Department of Biomedical Engineering, Case Western Reserve University, Cleveland, OH, USA.


Early-stage estrogen receptor-positive (ER+) breast cancer (BCa) is the most common type of BCa in the United States. One critical question with these tumors is identifying which patients will receive added benefit from adjuvant chemotherapy. Nuclear pleomorphism (variance in nuclear shape and morphology) is an important constituent of breast grading schemes, and in ER+ cases, the grade is highly correlated with disease outcome. This study aimed to investigate whether quantitative computer-extracted image features of nuclear shape and orientation on digitized images of hematoxylin-stained and eosin-stained tissue of lymph node-negative (LN-), ER+ BCa could help stratify patients into discrete (<10 years short-term vs. >10 years long-term survival) outcome groups independent of standard clinical and pathological parameters. We considered a tissue microarray (TMA) cohort of 276 ER+, LN- patients comprising 150 patients with long-term and 126 patients with short-term overall survival, wherein 177 randomly chosen cases formed the modeling set, and 99 remaining cases the test set.
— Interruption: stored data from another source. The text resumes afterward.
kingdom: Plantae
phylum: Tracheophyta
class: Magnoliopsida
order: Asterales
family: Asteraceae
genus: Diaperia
Segmentation of individual nuclei was performed using multiresolution watershed; subsequently, 615 features relating to nuclear shape/texture and orientation disorder were extracted from each TMA spot. The Wilcoxon's rank-sum test identified the 15 most prognostic quantitative histomorphometric features within the modeling set. These features were then subsequently combined via a linear discriminant analysis classifier and evaluated on the test set to assign a probability of long-term vs. short-term disease-specific survival. In univariate survival analysis, patients identified by the image classifier as high risk had significantly poorer survival outcome: hazard ratio (95% confident interval) = 2.91(1.23-6.92), p = 0.02786. Multivariate analysis controlling for T-stage, histology grade, and nuclear grade showed the classifier to be independently predictive of poorer survival: hazard ratio (95% confident interval) = 3.17(0.33-30.46), p = 0.01039. Our results suggest that quantitative histomorphometric features of nuclear shape and orientation are strongly and independently predictive of patient survival in ER+, LN- BCa.